The number fell by 338 people, with England seeing an overall drop of around 17,000 over the same period. It is unclear how many left due to the vaccine policy.
Government rules stated care workers in England needed to have at least one vaccine dose by September 16 to continue working – and two by November 11.
In Wolverhampton, data shows there were 66 fewer staff working in older adult care homes. In Walsall, it was 27 fewer. In Staffordshire, 134 fewer.

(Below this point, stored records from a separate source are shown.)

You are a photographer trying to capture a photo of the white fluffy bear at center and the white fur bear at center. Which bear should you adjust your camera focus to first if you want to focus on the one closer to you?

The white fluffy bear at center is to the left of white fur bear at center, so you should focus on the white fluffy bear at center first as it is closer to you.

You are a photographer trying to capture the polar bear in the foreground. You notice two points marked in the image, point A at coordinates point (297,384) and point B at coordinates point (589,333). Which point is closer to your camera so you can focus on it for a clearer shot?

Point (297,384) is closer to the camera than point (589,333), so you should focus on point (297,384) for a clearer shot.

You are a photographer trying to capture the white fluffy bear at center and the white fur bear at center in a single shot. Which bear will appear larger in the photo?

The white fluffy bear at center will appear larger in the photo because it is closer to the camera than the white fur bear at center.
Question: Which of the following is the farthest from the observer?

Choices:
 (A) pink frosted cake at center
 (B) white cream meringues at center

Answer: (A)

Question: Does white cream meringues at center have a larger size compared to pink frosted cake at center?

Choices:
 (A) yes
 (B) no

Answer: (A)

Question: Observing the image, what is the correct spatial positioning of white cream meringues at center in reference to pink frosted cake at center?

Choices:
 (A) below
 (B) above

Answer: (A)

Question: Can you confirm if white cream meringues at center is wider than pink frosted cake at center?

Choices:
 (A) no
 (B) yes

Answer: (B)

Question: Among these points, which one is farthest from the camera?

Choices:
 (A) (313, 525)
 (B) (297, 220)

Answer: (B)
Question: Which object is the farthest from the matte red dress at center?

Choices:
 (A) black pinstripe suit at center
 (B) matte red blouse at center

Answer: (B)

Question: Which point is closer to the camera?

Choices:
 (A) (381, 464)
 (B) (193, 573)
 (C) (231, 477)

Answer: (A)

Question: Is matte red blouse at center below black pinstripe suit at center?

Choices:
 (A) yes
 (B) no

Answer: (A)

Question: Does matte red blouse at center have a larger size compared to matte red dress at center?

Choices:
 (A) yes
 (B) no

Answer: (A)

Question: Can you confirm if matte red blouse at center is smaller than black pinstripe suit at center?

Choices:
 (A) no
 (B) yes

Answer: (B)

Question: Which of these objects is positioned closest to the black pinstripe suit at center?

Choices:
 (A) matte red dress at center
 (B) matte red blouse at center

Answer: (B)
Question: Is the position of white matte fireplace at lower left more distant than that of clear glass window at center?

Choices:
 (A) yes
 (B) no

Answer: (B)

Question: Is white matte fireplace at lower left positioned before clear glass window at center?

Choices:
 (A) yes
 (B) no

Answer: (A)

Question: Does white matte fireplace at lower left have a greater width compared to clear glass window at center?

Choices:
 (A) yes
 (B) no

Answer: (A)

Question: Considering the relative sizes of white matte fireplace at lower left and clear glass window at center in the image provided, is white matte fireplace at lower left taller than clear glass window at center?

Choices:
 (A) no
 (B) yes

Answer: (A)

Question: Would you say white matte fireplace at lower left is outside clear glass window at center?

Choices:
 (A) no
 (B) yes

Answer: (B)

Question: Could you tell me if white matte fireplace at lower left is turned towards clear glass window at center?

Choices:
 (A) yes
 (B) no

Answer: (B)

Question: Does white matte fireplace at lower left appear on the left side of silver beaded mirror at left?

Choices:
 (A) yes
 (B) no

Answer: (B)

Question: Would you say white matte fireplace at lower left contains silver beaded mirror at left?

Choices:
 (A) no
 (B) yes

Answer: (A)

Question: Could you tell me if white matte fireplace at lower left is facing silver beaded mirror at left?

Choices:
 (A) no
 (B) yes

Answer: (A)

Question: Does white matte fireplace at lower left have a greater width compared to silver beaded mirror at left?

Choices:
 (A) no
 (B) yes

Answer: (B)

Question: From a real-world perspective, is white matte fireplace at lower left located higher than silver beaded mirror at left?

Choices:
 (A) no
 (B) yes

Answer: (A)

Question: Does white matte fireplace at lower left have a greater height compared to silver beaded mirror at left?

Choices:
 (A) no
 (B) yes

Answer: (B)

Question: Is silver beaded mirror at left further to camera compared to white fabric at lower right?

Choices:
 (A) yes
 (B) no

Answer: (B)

In Dudley, 124 fewer.
But Sandwell was among the minority of areas in England to see a rise in care home staff, with numbers rising by 13.
Meanwhile, the Government announced it is relaxing immigration rules to make up for “severe and increasing difficulties” with recruitment and retention in the care sector.

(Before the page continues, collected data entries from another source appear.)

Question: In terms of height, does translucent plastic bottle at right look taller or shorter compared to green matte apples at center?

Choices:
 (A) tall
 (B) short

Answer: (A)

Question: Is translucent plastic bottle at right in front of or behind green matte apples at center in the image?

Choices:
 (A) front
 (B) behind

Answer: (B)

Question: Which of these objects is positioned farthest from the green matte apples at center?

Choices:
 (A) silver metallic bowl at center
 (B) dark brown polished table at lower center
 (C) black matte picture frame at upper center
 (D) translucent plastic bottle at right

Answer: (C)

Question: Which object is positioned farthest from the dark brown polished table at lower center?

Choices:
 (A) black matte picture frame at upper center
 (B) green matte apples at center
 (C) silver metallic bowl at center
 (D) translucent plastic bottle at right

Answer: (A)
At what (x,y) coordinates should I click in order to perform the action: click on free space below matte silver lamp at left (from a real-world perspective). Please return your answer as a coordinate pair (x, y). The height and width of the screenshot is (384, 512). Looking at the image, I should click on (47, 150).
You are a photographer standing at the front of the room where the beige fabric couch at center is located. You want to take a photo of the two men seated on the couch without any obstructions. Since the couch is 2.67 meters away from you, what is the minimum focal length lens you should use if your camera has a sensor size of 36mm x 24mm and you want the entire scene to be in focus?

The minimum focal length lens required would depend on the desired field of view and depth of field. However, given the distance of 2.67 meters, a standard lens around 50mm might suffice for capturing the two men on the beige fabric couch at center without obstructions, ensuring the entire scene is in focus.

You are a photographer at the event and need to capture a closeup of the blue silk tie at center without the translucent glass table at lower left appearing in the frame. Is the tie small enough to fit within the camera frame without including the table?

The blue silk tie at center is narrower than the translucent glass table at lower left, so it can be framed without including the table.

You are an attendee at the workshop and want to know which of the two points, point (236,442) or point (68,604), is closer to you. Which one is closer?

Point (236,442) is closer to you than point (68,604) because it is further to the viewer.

It follows a recommendation from the Migration Advisory Committee that care jobs be made eligible for the health and care visa, designed to help migrants get work visas to fill jobs where there are shortages.
Care providers are experiencing high vacancy rates and turnover, and pressure on staffing is being exacerbated by the spread of the Omicron variant.
Sam Monaghan, chief executive of MHA, the UK’s largest charitable care provider, said: “Essential care and support for older people is facing a staffing crisis the likes of which we have never seen before.
“The changes to immigration rules are a very welcome step forward in addressing the ongoing care staffing crisis.
“However, it will be some months before older people feel the benefit of these much-needed changes."
The Department for Health and Social Care said new starters can be deployed to work in care homes 21 days after receiving one dose of the vaccine and are required to get a second jab within 10 weeks.
Others not fully vaccinated may consist of those on maternity leave, long-term sickness or otherwise not currently deployed, a DHSC spokeswoman added.
They said £462.5 million had been provided for recruitment and retention, and the department was working with the care sector to encourage booster uptake.